AIM OF THE TASK
Return copies of the lines below that mention "label".

TASK INPUTS
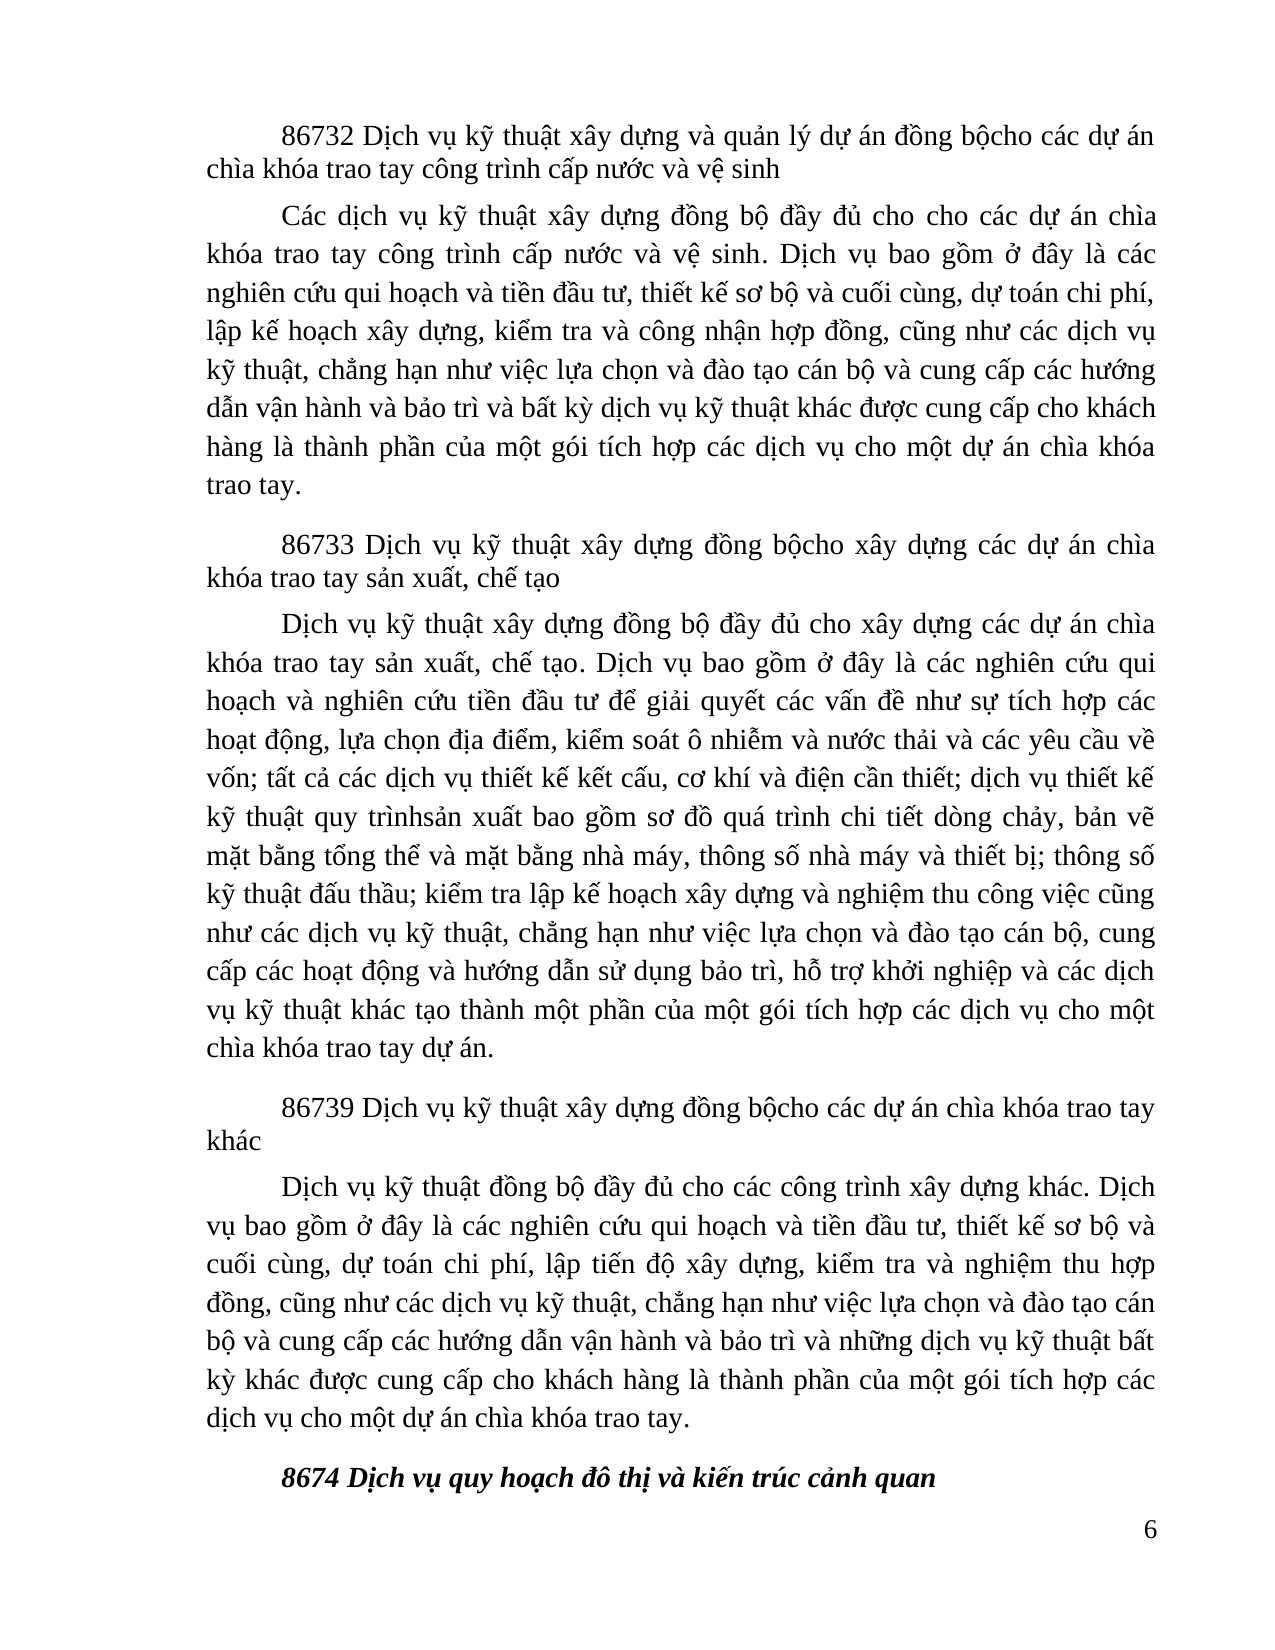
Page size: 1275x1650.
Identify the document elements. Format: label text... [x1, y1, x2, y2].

text Dịch vụ kỹ thuật xây dựng đồng bộ đầy đủ cho xây dựng các dự án chìa khóa trao tay sản xuất, chế tạo. Dịch vụ bao gồm ở đây là các nghiên cứu qui hoạch và nghiên cứu tiền đầu tư để giải quyết các vấn đề như sự tích hợp các hoạt động, lựa chọn địa điểm, kiểm soát ô nhiễm và nước thải và các yêu cầu về vốn; tất cả các dịch vụ thiết kế kết cấu, cơ khí và điện cần thiết; dịch vụ thiết kế kỹ thuật quy trìnhsản xuất bao gồm sơ đồ quá trình chi tiết dòng chảy, bản vẽ mặt bằng tổng thể và mặt bằng nhà máy, thông số nhà máy và thiết bị; thông số kỹ thuật đấu thầu; kiểm tra lập kế hoạch xây dựng và nghiệm thu công việc cũng như các dịch vụ kỹ thuật, chẳng hạn như việc lựa chọn và đào tạo cán bộ, cung cấp các hoạt động và hướng dẫn sử dụng bảo trì, hỗ trợ khởi nghiệp và các dịch vụ kỹ thuật khác tạo thành một phần của một gói tích hợp các dịch vụ cho một chìa khóa trao tay dự án. [206, 606, 1157, 1064]
text 86739 Dịch vụ kỹ thuật xây dựng đồng bộcho các dự án chìa khóa trao tay khác [206, 1090, 1157, 1157]
text Các dịch vụ kỹ thuật xây dựng đồng bộ đầy đủ cho cho các dự án chìa khóa trao tay công trình cấp nước và vệ sinh. Dịch vụ bao gồm ở đây là các nghiên cứu qui hoạch và tiền đầu tư, thiết kế sơ bộ và cuối cùng, dự toán chi phí, lập kế hoạch xây dựng, kiểm tra và công nhận hợp đồng, cũng như các dịch vụ kỹ thuật, chẳng hạn như việc lựa chọn và đào tạo cán bộ và cung cấp các hướng dẫn vận hành và bảo trì và bất kỳ dịch vụ kỹ thuật khác được cung cấp cho khách hàng là thành phần của một gói tích hợp các dịch vụ cho một dự án chìa khóa trao tay. [206, 198, 1157, 501]
text Dịch vụ kỹ thuật đồng bộ đầy đủ cho các công trình xây dựng khác. Dịch vụ bao gồm ở đây là các nghiên cứu qui hoạch và tiền đầu tư, thiết kế sơ bộ và cuối cùng, dự toán chi phí, lập tiến độ xây dựng, kiểm tra và nghiệm thu hợp đồng, cũng như các dịch vụ kỹ thuật, chẳng hạn như việc lựa chọn và đào tạo cán bộ và cung cấp các hướng dẫn vận hành và bảo trì và những dịch vụ kỹ thuật bất kỳ khác được cung cấp cho khách hàng là thành phần của một gói tích hợp các dịch vụ cho một dự án chìa khóa trao tay. [206, 1169, 1157, 1434]
text 86733 Dịch vụ kỹ thuật xây dựng đồng bộcho xây dựng các dự án chìa khóa trao tay sản xuất, chế tạo [206, 527, 1157, 594]
text 8674 Dịch vụ quy hoạch đô thị và kiến trúc cảnh quan [206, 1460, 1157, 1493]
text 86732 Dịch vụ kỹ thuật xây dựng và quản lý dự án đồng bộcho các dự án chìa khóa trao tay công trình cấp nước và vệ sinh [206, 118, 1157, 185]
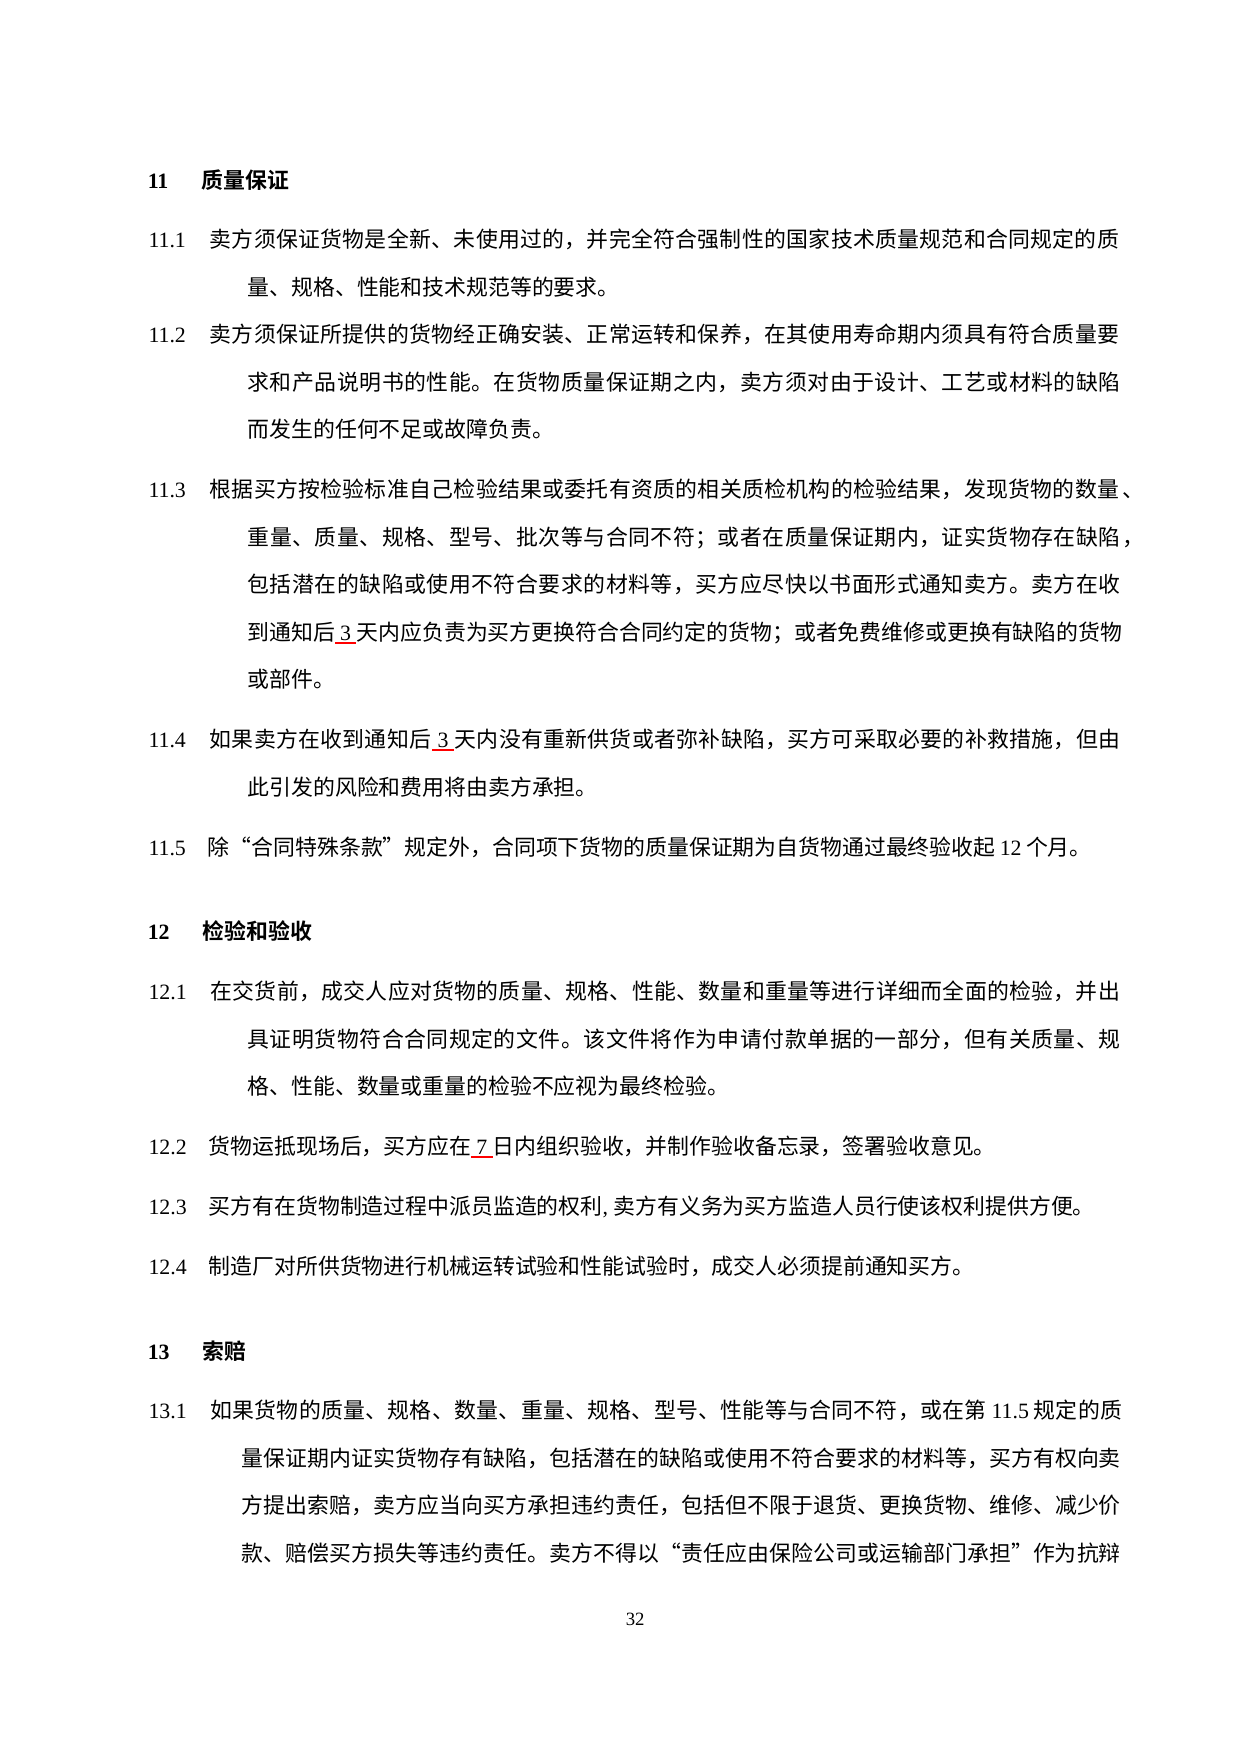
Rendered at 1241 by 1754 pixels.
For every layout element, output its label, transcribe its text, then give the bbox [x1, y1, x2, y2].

text 11.3 根据买方按检验标准自己检验结果或委托有资质的相关质检机构的检验结果，发现货物的数量、重量、质量、规格、型号、批次等与合同不符；或者在质量保证期内，证实货物存在缺陷，包括潜在的缺陷或使用不符合要求的材料等，买方应尽快以书面形式通知卖方。卖方在收到通知后 3 天内应负责为买方更换符合合同约定的货物；或者免费维修或更换有缺陷的货物或部件。 [148, 472, 1122, 694]
text 13 索赔 [148, 1334, 1122, 1365]
text 11.1 卖方须保证货物是全新、未使用过的，并完全符合强制性的国家技术质量规范和合同规定的质量、规格、性能和技术规范等的要求。 [148, 222, 1122, 302]
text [148, 1393, 1122, 1568]
text 12.2 货物运抵现场后，买方应在 7 日内组织验收，并制作验收备忘录，签署验收意见。 [148, 1129, 1122, 1161]
text 11.2 卖方须保证所提供的货物经正确安装、正常运转和保养，在其使用寿命期内须具有符合质量要求和产品说明书的性能。在货物质量保证期之内，卖方须对由于设计、工艺或材料的缺陷而发生的任何不足或故障负责。 [148, 317, 1122, 444]
text 11.5 除“合同特殊条款”规定外，合同项下货物的质量保证期为自货物通过最终验收起12个月。 [148, 830, 1122, 861]
text 11.4 如果卖方在收到通知后 3 天内没有重新供货或者弥补缺陷，买方可采取必要的补救措施，但由此引发的风险和费用将由卖方承担。 [148, 722, 1122, 801]
text 11 质量保证 [148, 163, 1122, 194]
text 12.3 买方有在货物制造过程中派员监造的权利, 卖方有义务为买方监造人员行使该权利提供方便。 [148, 1189, 1122, 1221]
text 12.4 制造厂对所供货物进行机械运转试验和性能试验时，成交人必须提前通知买方。 [148, 1249, 1122, 1281]
text 12 检验和验收 [148, 914, 1122, 946]
text 12.1 在交货前，成交人应对货物的质量、规格、性能、数量和重量等进行详细而全面的检验，并出具证明货物符合合同规定的文件。该文件将作为申请付款单据的一部分，但有关质量、规格、性能、数量或重量的检验不应视为最终检验。 [148, 974, 1122, 1101]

PROBLEM SOLUTION
Identify the document elements. Format: label text... [x1, y1, x2, y2].
For every layout element, output its label, transcribe its text, then give the bbox [x1, y1, x2, y2].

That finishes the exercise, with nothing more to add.